There’s currently no way to easily follow a code change through these stages, and thus no metrics on how flow is affected by the various aspects of a change (size, area of code, author, reviewer(s), etc.). Further, tracking this information could provide clear indicators of flow problems, such as commits that are ready to land but have merge conflicts, or commits that have been waiting on review for an extended period. Collecting and visualizing this information could help improve various engineering processes, as well as just the simple thrill of literally watching your change progress to release.

This is a grand idea that needs a lot more thought, but many of the previous items feed naturally into it.

Conclusion

This vision is just a starting point. We’re building a road map for short-to-medium-term map, while we think about a larger 2-to-3-year plan.
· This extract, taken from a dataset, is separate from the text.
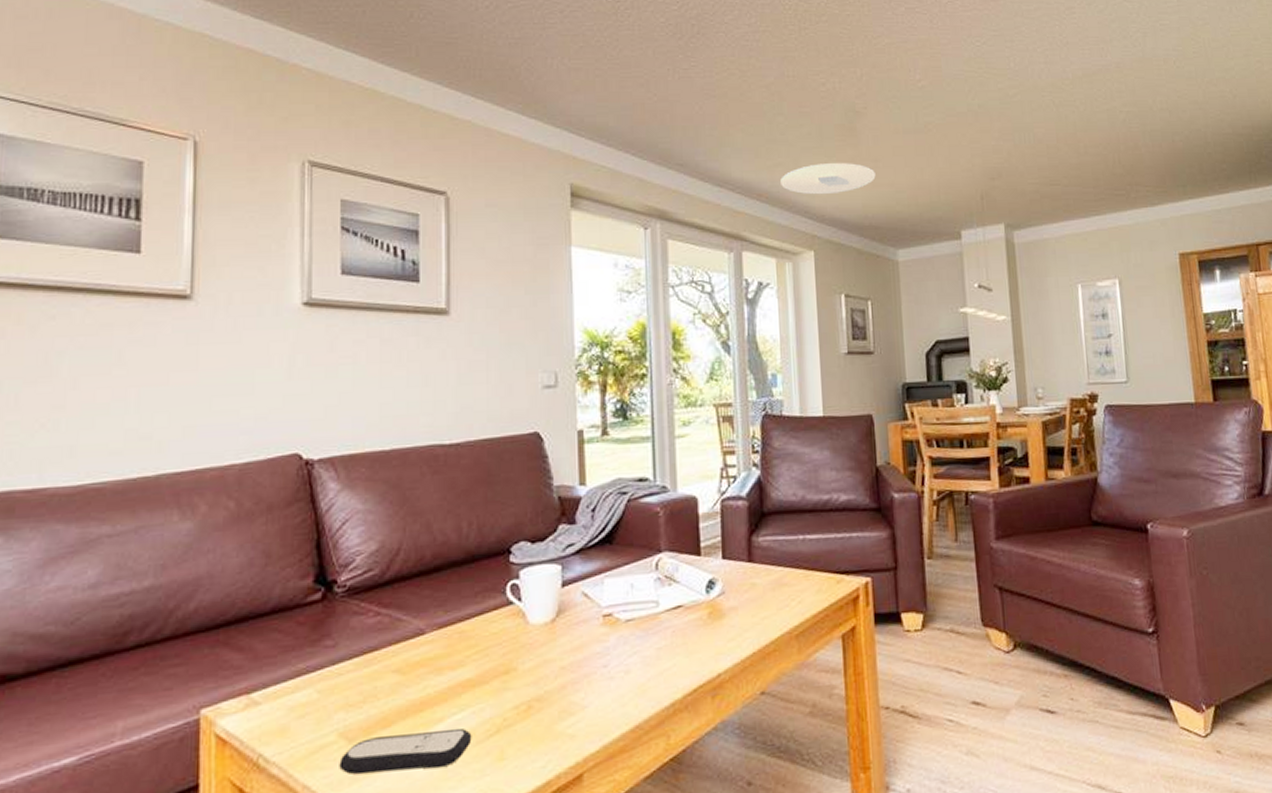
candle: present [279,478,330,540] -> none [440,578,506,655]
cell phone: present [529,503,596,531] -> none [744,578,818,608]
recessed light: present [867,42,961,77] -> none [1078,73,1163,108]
Figuring out how to prioritize by a combination of impact, feasibility, risk, and effort is no small feat, and something that we’ll likely have to course-correct over time. Overall, the creation of this vision has been inspiring for my team, as we can now envision a better world for Mozilla engineering and understand our part in it. I hope the window this provides into the work of the Engineering Workflow team is valuable to other teams both within and outside of Mozilla.